The significance of a person, be it your better/other half, a close friend or family creates a sort of hollow throughout the persuasion of the current life – the feeling experience you experience right at this moment.
Losing a human being who cherished your dreams as you did comes as a setback; especially when you lose them forever in the oblivion of the unknown. I refer to death, here.
It has always been a ride, death has been. Of course, the process and concept of death tears the strongest of people apart, limb by limb; yet, growing in the comfort of improved development is a drug, if you can help yourself.
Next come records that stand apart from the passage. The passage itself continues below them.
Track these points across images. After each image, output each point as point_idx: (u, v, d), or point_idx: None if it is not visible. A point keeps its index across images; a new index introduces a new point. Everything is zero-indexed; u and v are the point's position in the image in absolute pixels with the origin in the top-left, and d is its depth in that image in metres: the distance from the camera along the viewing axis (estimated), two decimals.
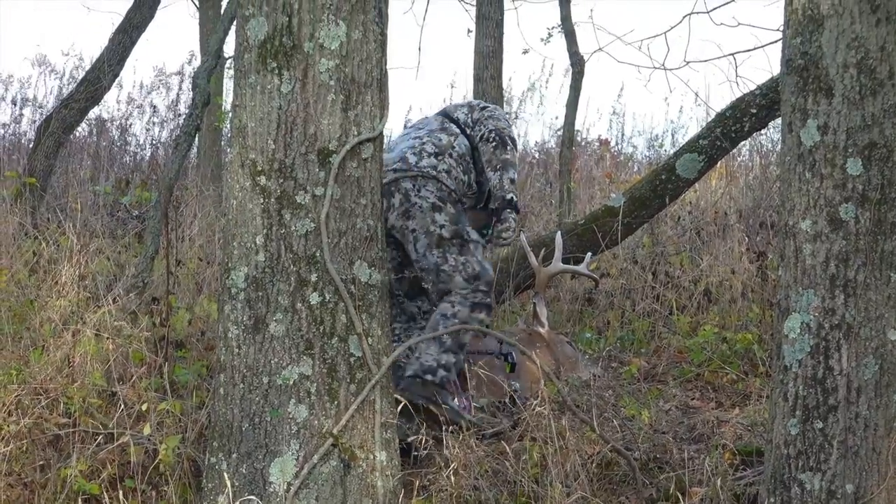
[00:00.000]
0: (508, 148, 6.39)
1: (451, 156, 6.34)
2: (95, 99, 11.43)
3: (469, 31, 11.75)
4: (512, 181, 6.36)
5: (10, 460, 4.76)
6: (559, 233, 7.56)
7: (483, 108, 6.62)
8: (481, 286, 6.08)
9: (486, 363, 6.42)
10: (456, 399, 6.07)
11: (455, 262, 6.08)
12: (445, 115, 6.63)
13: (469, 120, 6.56)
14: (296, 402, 4.42)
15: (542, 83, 15.01)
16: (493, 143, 6.36)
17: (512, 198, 6.33)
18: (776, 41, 10.05)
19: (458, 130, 6.49)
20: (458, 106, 6.73)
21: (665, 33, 11.07)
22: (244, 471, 4.43)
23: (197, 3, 14.49)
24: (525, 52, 12.36)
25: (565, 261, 7.36)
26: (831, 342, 4.16)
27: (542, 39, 12.07)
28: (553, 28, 11.72)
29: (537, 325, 7.21)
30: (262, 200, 4.42)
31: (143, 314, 6.17)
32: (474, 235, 6.22)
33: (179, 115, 14.41)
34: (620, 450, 5.18)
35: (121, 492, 4.69)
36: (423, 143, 6.33)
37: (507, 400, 6.13)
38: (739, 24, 10.45)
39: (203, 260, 8.52)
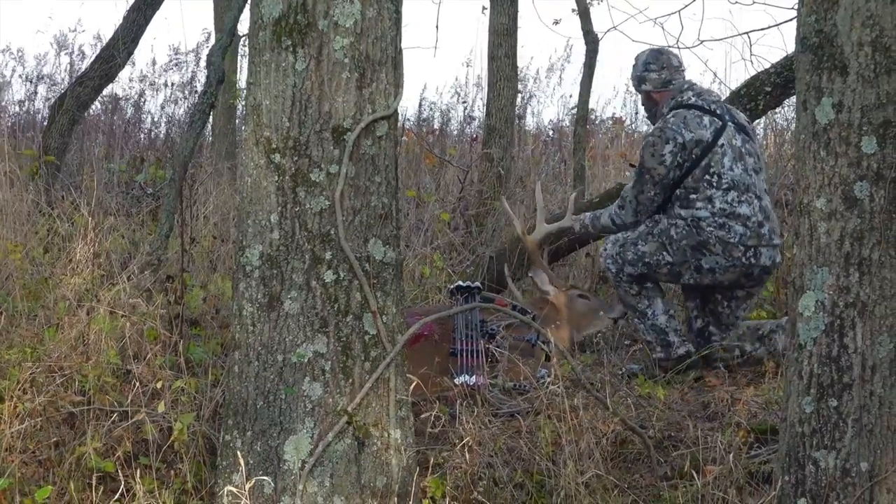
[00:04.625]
0: None
1: None
2: (110, 77, 11.45)
3: (484, 8, 11.71)
4: None
5: (24, 438, 4.77)
6: (537, 189, 7.54)
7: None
8: None
9: (524, 349, 6.45)
10: (474, 377, 6.08)
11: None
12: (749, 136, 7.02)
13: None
14: (310, 379, 4.42)
15: (560, 64, 14.95)
16: None
17: None
18: (791, 20, 10.01)
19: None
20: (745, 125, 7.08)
21: (679, 11, 11.02)
22: (259, 449, 4.44)
23: None
24: (556, 22, 12.29)
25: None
26: (846, 320, 4.16)
27: (554, 21, 12.02)
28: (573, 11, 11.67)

The time I lost three really important people in my life, back then, called for a ride. I fought with each one of them the last time I met them – disagreed, rather. How the moments break me every single day is a process of itself, altogether. I would not wish even a negatively sworn opponent to feel that despair of repentance.
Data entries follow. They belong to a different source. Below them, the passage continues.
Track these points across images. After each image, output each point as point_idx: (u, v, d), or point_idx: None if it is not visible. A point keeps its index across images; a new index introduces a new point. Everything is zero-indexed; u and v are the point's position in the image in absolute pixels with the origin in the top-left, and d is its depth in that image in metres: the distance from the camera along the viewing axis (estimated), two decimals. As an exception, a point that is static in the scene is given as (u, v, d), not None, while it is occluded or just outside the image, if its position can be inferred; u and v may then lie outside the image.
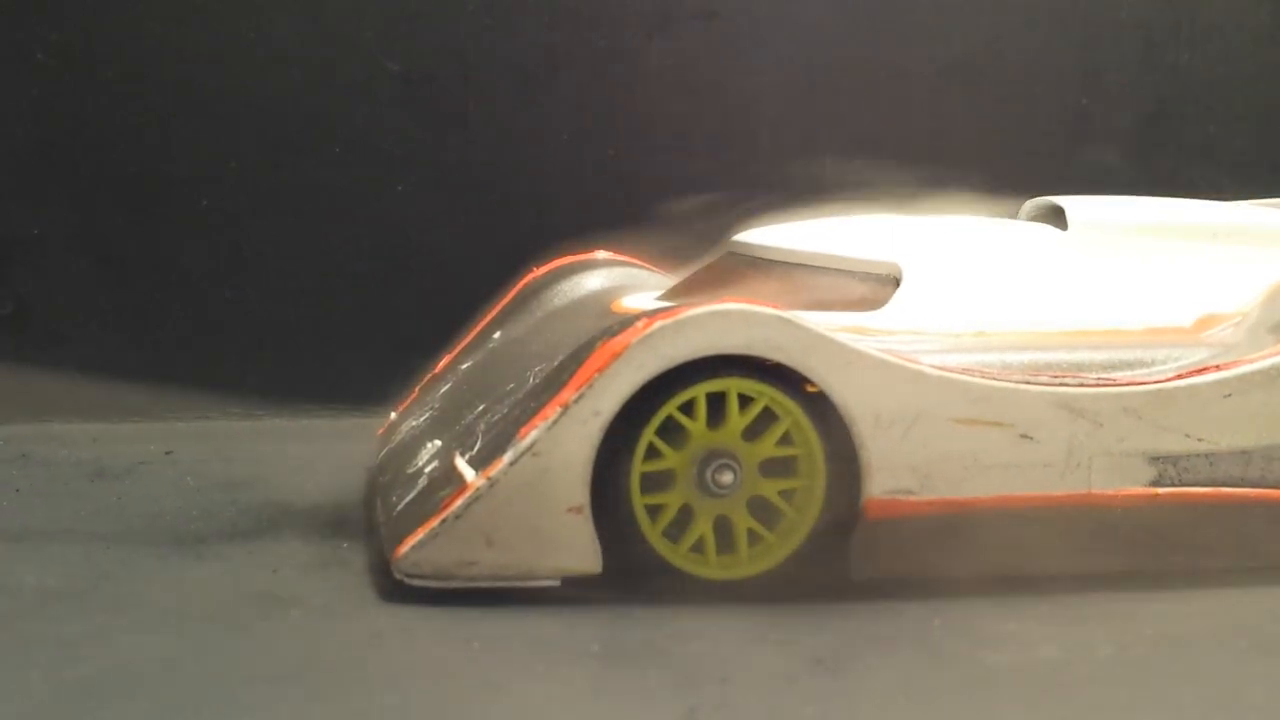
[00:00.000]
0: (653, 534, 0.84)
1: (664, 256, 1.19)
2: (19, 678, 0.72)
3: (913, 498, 0.84)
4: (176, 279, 1.38)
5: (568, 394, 0.81)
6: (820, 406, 0.84)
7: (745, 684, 0.72)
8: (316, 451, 1.21)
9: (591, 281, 1.12)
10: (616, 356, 0.81)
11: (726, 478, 0.84)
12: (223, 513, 1.02)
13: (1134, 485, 0.87)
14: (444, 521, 0.81)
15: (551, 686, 0.72)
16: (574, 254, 1.18)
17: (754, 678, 0.73)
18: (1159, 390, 0.87)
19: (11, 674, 0.72)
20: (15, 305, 1.38)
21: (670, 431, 0.84)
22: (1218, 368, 0.89)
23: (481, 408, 0.94)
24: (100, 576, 0.88)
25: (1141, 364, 0.91)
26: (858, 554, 0.84)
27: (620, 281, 1.12)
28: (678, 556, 0.84)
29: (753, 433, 0.84)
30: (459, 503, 0.81)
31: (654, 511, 0.84)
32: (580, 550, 0.82)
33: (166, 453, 1.21)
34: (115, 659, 0.74)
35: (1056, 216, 1.03)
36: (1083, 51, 1.48)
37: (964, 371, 0.86)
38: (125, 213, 1.38)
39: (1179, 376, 0.88)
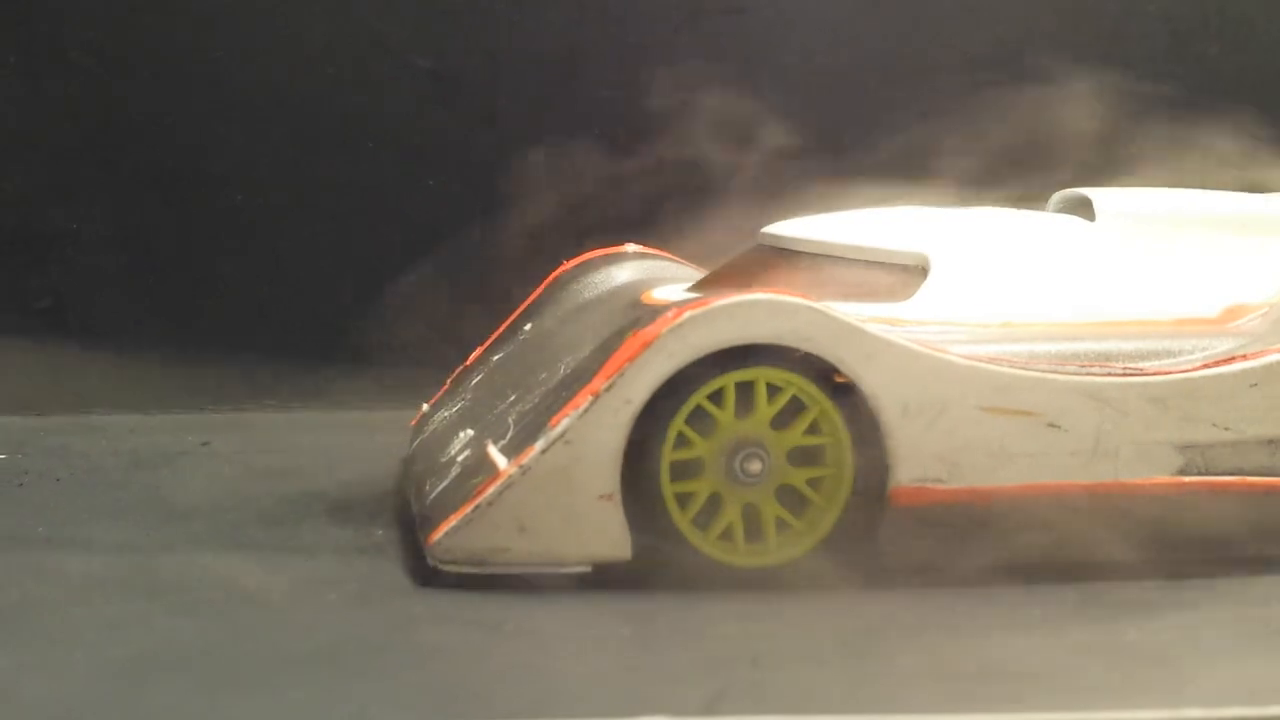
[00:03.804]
0: (682, 521, 0.84)
1: (693, 249, 1.20)
2: (65, 659, 0.73)
3: (940, 486, 0.85)
4: (211, 273, 1.40)
5: (599, 383, 0.82)
6: (848, 396, 0.84)
7: (774, 667, 0.73)
8: (350, 442, 1.23)
9: (621, 274, 1.13)
10: (647, 346, 0.82)
11: (755, 466, 0.85)
12: (259, 501, 1.03)
13: (1161, 474, 0.87)
14: (477, 508, 0.83)
15: (583, 669, 0.73)
16: (604, 248, 1.19)
17: (782, 661, 0.74)
18: (1185, 380, 0.88)
19: (58, 655, 0.74)
20: (54, 299, 1.40)
21: (700, 420, 0.84)
22: (1244, 357, 0.89)
23: (513, 398, 0.95)
24: (140, 562, 0.89)
25: (1169, 354, 0.91)
26: (885, 542, 0.85)
27: (650, 274, 1.13)
28: (707, 544, 0.85)
29: (781, 422, 0.85)
30: (491, 490, 0.83)
31: (683, 499, 0.85)
32: (611, 537, 0.83)
33: (203, 444, 1.23)
34: (156, 641, 0.76)
35: (1084, 208, 1.03)
36: (1110, 44, 1.48)
37: (991, 361, 0.86)
38: (160, 208, 1.40)
39: (1205, 366, 0.89)
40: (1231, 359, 0.89)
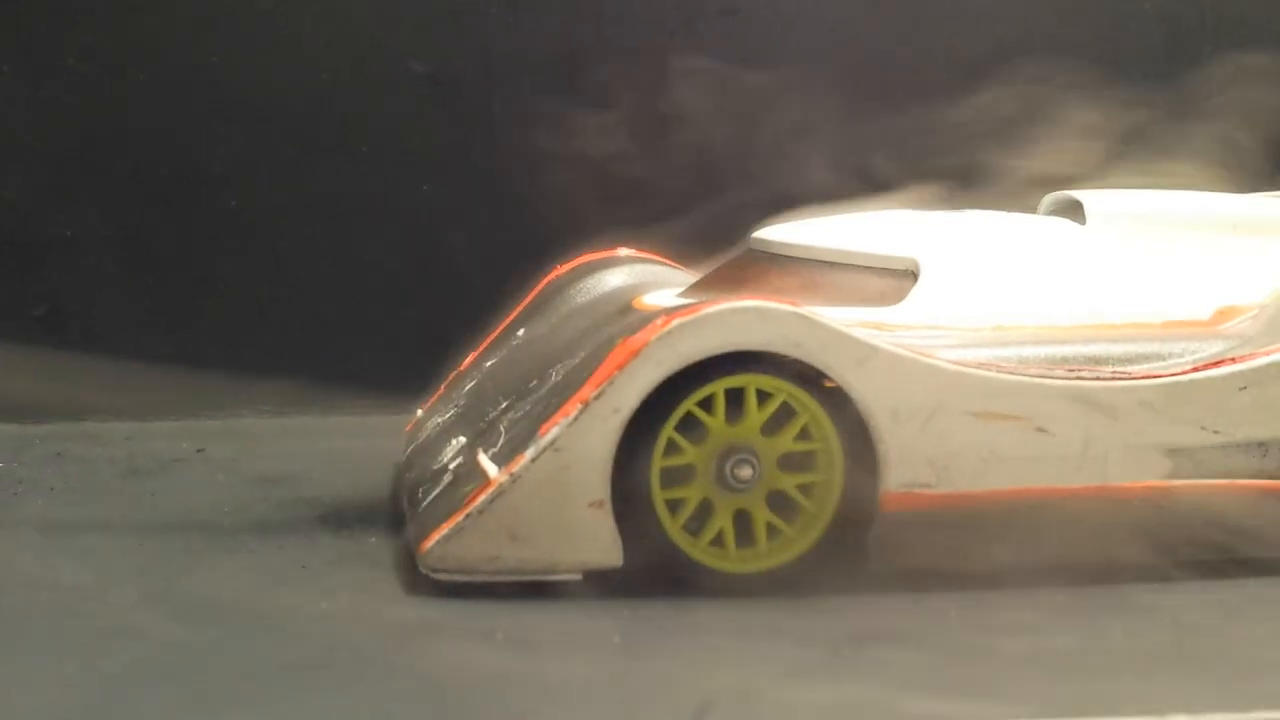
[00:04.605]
0: (673, 528, 0.85)
1: (685, 253, 1.20)
2: (56, 668, 0.74)
3: (930, 491, 0.85)
4: (208, 279, 1.41)
5: (588, 391, 0.83)
6: (838, 401, 0.85)
7: (763, 673, 0.74)
8: (345, 448, 1.23)
9: (613, 279, 1.13)
10: (636, 354, 0.83)
11: (745, 472, 0.85)
12: (253, 508, 1.04)
13: (1150, 477, 0.87)
14: (468, 517, 0.83)
15: (573, 676, 0.74)
16: (596, 251, 1.19)
17: (772, 667, 0.74)
18: (1175, 383, 0.88)
19: (49, 664, 0.74)
20: (50, 306, 1.40)
21: (690, 427, 0.85)
22: (1234, 360, 0.89)
23: (505, 404, 0.96)
24: (134, 570, 0.90)
25: (1159, 357, 0.91)
26: (875, 547, 0.85)
27: (642, 279, 1.13)
28: (697, 550, 0.85)
29: (771, 428, 0.86)
30: (482, 498, 0.83)
31: (674, 506, 0.85)
32: (601, 544, 0.83)
33: (198, 450, 1.23)
34: (149, 650, 0.76)
35: (1075, 210, 1.03)
36: (1106, 45, 1.48)
37: (981, 366, 0.87)
38: (157, 214, 1.40)
39: (1195, 369, 0.89)
40: (1221, 362, 0.89)
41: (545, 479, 0.82)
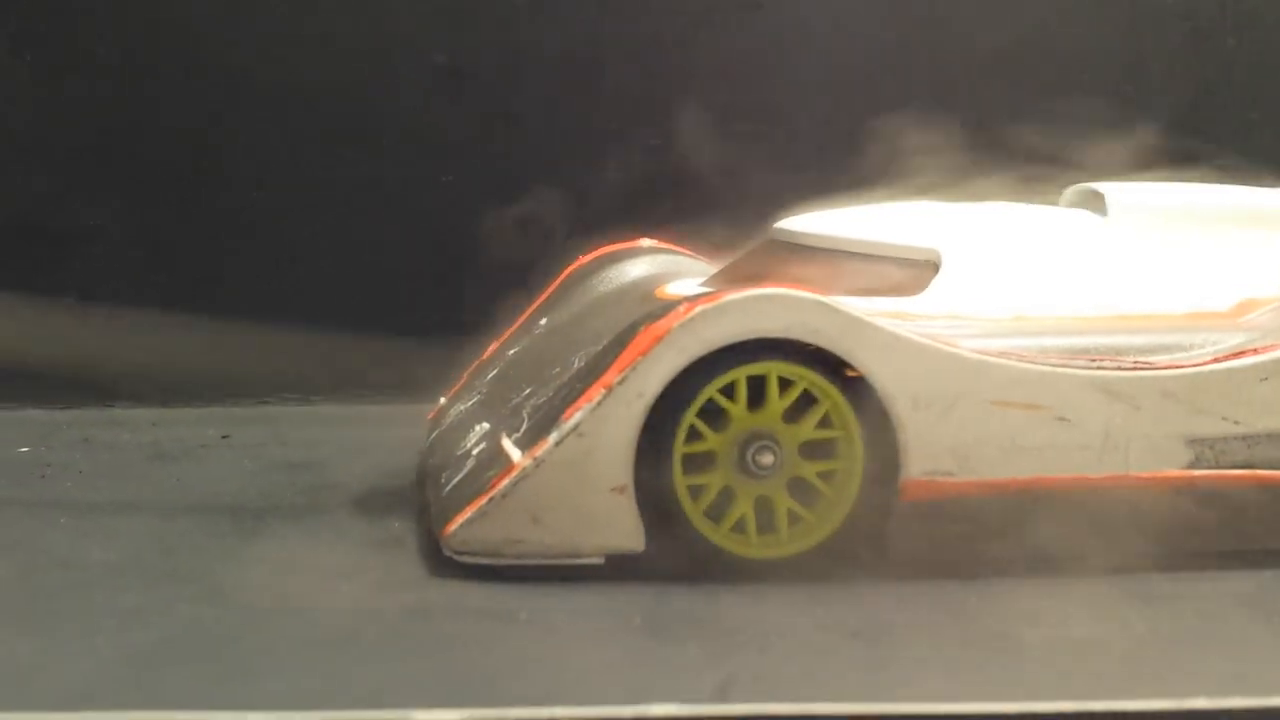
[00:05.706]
0: (694, 514, 0.85)
1: (707, 244, 1.21)
2: (86, 644, 0.75)
3: (951, 479, 0.86)
4: (232, 268, 1.42)
5: (611, 376, 0.83)
6: (859, 389, 0.85)
7: (782, 655, 0.74)
8: (369, 435, 1.24)
9: (635, 269, 1.14)
10: (659, 340, 0.83)
11: (767, 459, 0.86)
12: (279, 493, 1.05)
13: (1171, 468, 0.88)
14: (491, 500, 0.84)
15: (594, 657, 0.74)
16: (619, 242, 1.20)
17: (791, 649, 0.75)
18: (1196, 374, 0.88)
19: (79, 641, 0.76)
20: (77, 295, 1.42)
21: (712, 414, 0.85)
22: (1255, 351, 0.89)
23: (528, 391, 0.96)
24: (161, 551, 0.91)
25: (1179, 348, 0.91)
26: (896, 534, 0.86)
27: (664, 269, 1.14)
28: (719, 536, 0.86)
29: (793, 415, 0.86)
30: (506, 482, 0.84)
31: (696, 492, 0.86)
32: (623, 529, 0.84)
33: (224, 436, 1.24)
34: (176, 628, 0.77)
35: (1096, 202, 1.03)
36: (1127, 38, 1.48)
37: (1002, 355, 0.87)
38: (181, 204, 1.42)
39: (1216, 360, 0.89)
40: (1242, 353, 0.89)
41: (568, 463, 0.83)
I truly reckon that life goes on through such setbacks, some which are massive to some people with the only bread earner joining the greatly mysterious regime of non existence on this planet. It works out differently for different persons, thus showing subjectivity.
And that, means a lot more than it intends to showcase – there is hope. Every bad, most miserable circumstance shines with a ray of enlightenment and endless hope at that point and one must, to whoever it presents itself to, must embrace it.
It does go away, after a while, but what stays with you are the memories and most importantly, the courage to make it.